2.2. The Controller does NOT process:
special categories of personal data (sensitive data), location data, device contacts, user photos or media files, payment card or banking details.
Users cannot upload content or communicate with other users. The Application is used solely to view content published by a single Creator.
3. Purposes of data processing
Personal data is processed for the following purposes: concluding and performing an agreement for the provision of electronic services, creating and managing user accounts, verifying access to subscription-based content, handling payments (indirectly via external payment providers), ensuring the security and proper functioning of the Application and the Service, handling user inquiries, complaints and support requests, fulfilling the Controller’s legal obligations.
4. Legal basis for processing
Personal data is processed on the basis of:
art. 6 ust. 1 lit. b RODO – performance of a contract,
art. 6 ust. 1 lit. c RODO – compliance with a legal obligation,
art. 6 ust. 1 lit. f RODO – legitimate interests of the Controller
(security, fraud prevention, error analysis and service stability).
5. Subscriptions and payments
Subscriptions may be purchased: within the Application via: Apple In-App Purchase (Apple Inc.), Google Play Billing (Google LLC), outside the Application via the Creator’s official website (landing store), using Stripe.
The Controller does not have access to users’ payment card details or financial data.
Payment operators act as independent data controllers in accordance with their own privacy policies.
6. Data recipients
Personal data may be disclosed only to: IT service providers, hosting and infrastructure partners, Apple Inc. and Google LLC – to the extent necessary to process subscriptions, payment service providers (Stripe), public authorities, where required by applicable law.
Personal data is not sold and is not used for advertising profiling.
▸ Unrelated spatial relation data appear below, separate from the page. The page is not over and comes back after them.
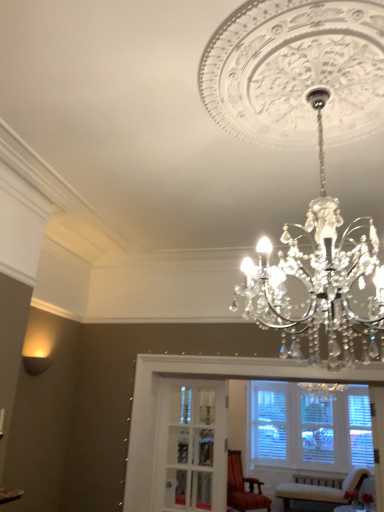
Identify the location of velvet beige chair at lower right, the 2th chair when ordered from left to right. (321, 490).

Image resolution: width=384 pixels, height=512 pixels. What do you see at coordinates (191, 446) in the screenshot?
I see `clear glass door at center` at bounding box center [191, 446].

The height and width of the screenshot is (512, 384). Describe the element at coordinates (243, 487) in the screenshot. I see `wooden armchair at center, placed as the first chair when sorted from left to right` at that location.

The width and height of the screenshot is (384, 512). Identify the location of matte black wall sconce at lower left. pyautogui.click(x=36, y=364).

Is clear glass door at center facing away from wooden armchair at center, arranged as the 2th chair when viewed from the right?

Yes.

Between point (196, 419) and point (258, 490), which one is positioned in front?

Positioned in front is point (258, 490).

From the image's perspective, is clear glass door at center located beneath wooden armchair at center, arranged as the 2th chair when viewed from the right?

Incorrect, from the image's perspective, clear glass door at center is higher than wooden armchair at center, arranged as the 2th chair when viewed from the right.

Can you confirm if clear glass door at center is smaller than wooden armchair at center, arranged as the 2th chair when viewed from the right?

Indeed, clear glass door at center has a smaller size compared to wooden armchair at center, arranged as the 2th chair when viewed from the right.

Can you confirm if velvet beige chair at lower right, the 1th chair from the right, is thinner than wooden armchair at center, placed as the first chair when sorted from left to right?

Correct, the width of velvet beige chair at lower right, the 1th chair from the right, is less than that of wooden armchair at center, placed as the first chair when sorted from left to right.

Is point (306, 492) closer or farther from the camera than point (252, 503)?

Point (306, 492).

In the scene shown: Is velvet beige chair at lower right, the 2th chair when ordered from left to right, positioned behind wooden armchair at center, placed as the first chair when sorted from left to right?

Yes, it is behind wooden armchair at center, placed as the first chair when sorted from left to right.

Is velvet beige chair at lower right, the 1th chair from the right, inside or outside of wooden armchair at center, placed as the first chair when sorted from left to right?

velvet beige chair at lower right, the 1th chair from the right, lies outside wooden armchair at center, placed as the first chair when sorted from left to right.

Considering the positions of objects velvet beige chair at lower right, the 2th chair when ordered from left to right, and matte black wall sconce at lower left in the image provided, who is more to the right, velvet beige chair at lower right, the 2th chair when ordered from left to right, or matte black wall sconce at lower left?

velvet beige chair at lower right, the 2th chair when ordered from left to right, is more to the right.

Looking at this image, would you consider velvet beige chair at lower right, the 2th chair when ordered from left to right, to be distant from matte black wall sconce at lower left?

velvet beige chair at lower right, the 2th chair when ordered from left to right, is positioned a significant distance from matte black wall sconce at lower left.

In order to click on the 2nd chair behind the matte black wall sconce at lower left in this screenshot , I will do `click(321, 490)`.

Between velvet beige chair at lower right, the 2th chair when ordered from left to right, and matte black wall sconce at lower left, which one has smaller width?

With smaller width is matte black wall sconce at lower left.

Who is taller, wooden armchair at center, placed as the first chair when sorted from left to right, or matte black wall sconce at lower left?

wooden armchair at center, placed as the first chair when sorted from left to right.

Considering the relative sizes of wooden armchair at center, arranged as the 2th chair when viewed from the right, and matte black wall sconce at lower left in the image provided, is wooden armchair at center, arranged as the 2th chair when viewed from the right, wider than matte black wall sconce at lower left?

Correct, the width of wooden armchair at center, arranged as the 2th chair when viewed from the right, exceeds that of matte black wall sconce at lower left.

Is point (245, 496) positioned before point (42, 370)?

No.

From the image's perspective, which is below, wooden armchair at center, placed as the first chair when sorted from left to right, or matte black wall sconce at lower left?

wooden armchair at center, placed as the first chair when sorted from left to right, is shown below in the image.

From a real-world perspective, which object rests below the other?

In real-world perspective, clear glass door at center is lower.

Which of these two, clear glass door at center or matte black wall sconce at lower left, is wider?

With larger width is matte black wall sconce at lower left.

Is clear glass door at center oriented away from matte black wall sconce at lower left?

No, clear glass door at center is not facing the opposite direction of matte black wall sconce at lower left.

Based on the photo, which object is positioned more to the left, wooden armchair at center, placed as the first chair when sorted from left to right, or velvet beige chair at lower right, the 2th chair when ordered from left to right?

wooden armchair at center, placed as the first chair when sorted from left to right.

Could you tell me if wooden armchair at center, arranged as the 2th chair when viewed from the right, is facing velvet beige chair at lower right, the 2th chair when ordered from left to right?

No, wooden armchair at center, arranged as the 2th chair when viewed from the right, is not oriented towards velvet beige chair at lower right, the 2th chair when ordered from left to right.

Who is smaller, wooden armchair at center, arranged as the 2th chair when viewed from the right, or velvet beige chair at lower right, the 1th chair from the right?

wooden armchair at center, arranged as the 2th chair when viewed from the right, is smaller.

From a real-world perspective, is wooden armchair at center, placed as the first chair when sorted from left to right, located higher than velvet beige chair at lower right, the 1th chair from the right?

Correct, in the physical world, wooden armchair at center, placed as the first chair when sorted from left to right, is higher than velvet beige chair at lower right, the 1th chair from the right.

Which is closer, (197, 387) or (296, 497)?

The point (296, 497) is in front.

Considering the sizes of clear glass door at center and velvet beige chair at lower right, the 2th chair when ordered from left to right, in the image, is clear glass door at center taller or shorter than velvet beige chair at lower right, the 2th chair when ordered from left to right,?

Clearly, clear glass door at center is taller compared to velvet beige chair at lower right, the 2th chair when ordered from left to right.

Which object is more forward, clear glass door at center or velvet beige chair at lower right, the 2th chair when ordered from left to right?

clear glass door at center.

What are the coordinates of `glass door above the wooden armchair at center, arranged as the 2th chair when viewed from the right (from a real-world perspective)` in the screenshot? It's located at (191, 446).

Find the location of a particular element. The height and width of the screenshot is (512, 384). chair above the velvet beige chair at lower right, the 1th chair from the right (from the image's perspective) is located at coordinates (243, 487).

When comparing their distances from wooden armchair at center, arranged as the 2th chair when viewed from the right, does velvet beige chair at lower right, the 1th chair from the right, or matte black wall sconce at lower left seem further?

matte black wall sconce at lower left.

Looking at the image, which one is located further to velvet beige chair at lower right, the 1th chair from the right, clear glass door at center or matte black wall sconce at lower left?

matte black wall sconce at lower left is further to velvet beige chair at lower right, the 1th chair from the right.

Looking at the image, which one is located closer to velvet beige chair at lower right, the 1th chair from the right, matte black wall sconce at lower left or wooden armchair at center, placed as the first chair when sorted from left to right?

The object closer to velvet beige chair at lower right, the 1th chair from the right, is wooden armchair at center, placed as the first chair when sorted from left to right.

Considering their positions, is clear glass door at center positioned closer to velvet beige chair at lower right, the 1th chair from the right, than wooden armchair at center, arranged as the 2th chair when viewed from the right?

wooden armchair at center, arranged as the 2th chair when viewed from the right, is closer to velvet beige chair at lower right, the 1th chair from the right.

Considering their positions, is matte black wall sconce at lower left positioned closer to wooden armchair at center, placed as the first chair when sorted from left to right, than velvet beige chair at lower right, the 2th chair when ordered from left to right?

velvet beige chair at lower right, the 2th chair when ordered from left to right, lies closer to wooden armchair at center, placed as the first chair when sorted from left to right, than the other object.

Considering their positions, is clear glass door at center positioned closer to wooden armchair at center, placed as the first chair when sorted from left to right, than velvet beige chair at lower right, the 2th chair when ordered from left to right?

velvet beige chair at lower right, the 2th chair when ordered from left to right, is positioned closer to the anchor wooden armchair at center, placed as the first chair when sorted from left to right.

From the image, which object appears to be nearer to clear glass door at center, matte black wall sconce at lower left or velvet beige chair at lower right, the 1th chair from the right?

The object closer to clear glass door at center is velvet beige chair at lower right, the 1th chair from the right.

When comparing their distances from velvet beige chair at lower right, the 1th chair from the right, does wooden armchair at center, placed as the first chair when sorted from left to right, or matte black wall sconce at lower left seem further?

matte black wall sconce at lower left is positioned further to the anchor velvet beige chair at lower right, the 1th chair from the right.

The image size is (384, 512). In order to click on glass door between matte black wall sconce at lower left and wooden armchair at center, placed as the first chair when sorted from left to right, in the front-back direction in this screenshot , I will do `click(191, 446)`.

Image resolution: width=384 pixels, height=512 pixels. I want to click on chair between clear glass door at center and velvet beige chair at lower right, the 2th chair when ordered from left to right, along the z-axis, so click(243, 487).

Locate an element on the screen. The width and height of the screenshot is (384, 512). chair between matte black wall sconce at lower left and velvet beige chair at lower right, the 2th chair when ordered from left to right, from front to back is located at coordinates (243, 487).

What are the coordinates of `glass door between matte black wall sconce at lower left and velvet beige chair at lower right, the 1th chair from the right, from front to back` in the screenshot? It's located at (191, 446).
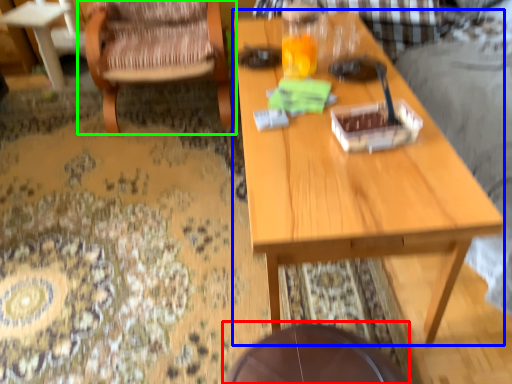
Question: Which object is the farthest from round table (highlighted by a red box)? Choose among these: table (highlighted by a blue box) or chair (highlighted by a green box).

Choices:
 (A) table
 (B) chair

Answer: (B)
7. Transfer of data outside the EU
Personal data may be transferred outside the European Economic Area only where required in connection with the use of services provided by Apple, Google or Stripe, and only with appropriate safeguards in place (e.g. standard contractual clauses).
8. Data retention period
Personal data is stored: for the duration of an active subscription, after termination – for the period required by applicable law, until the expiry of potential legal claims.
9. User rights
Users have the right to: access their personal data, rectify inaccurate data, request erasure of data (“right to be forgotten”), restrict processing, data portability, object to processing, lodge a complaint with the competent data protection authority.
10. Data security
The Controller applies appropriate technical and organizational measures to protect personal data against loss, unauthorized access or unlawful processing.
11. Age restriction
The ER.YO Application is intended exclusively for users aged 18 or older.
The Controller does not knowingly process personal data of minors.
If the Controller becomes aware that personal data of a person under the age of 18 has been processed, it will take immediate steps to delete such data, unless retention is required by law.
12. Changes to the Privacy Policy
The Controller reserves the right to amend this Privacy Policy.
The current version will always be available within the Application and on the ER.YO website.
13. Contact
For matters related to personal data processing, please contact the Controller using the email address provided in the Application or on the ER.YO website.
By using the ER.YO Application, the user confirms that they have read and accepted this Privacy Policy.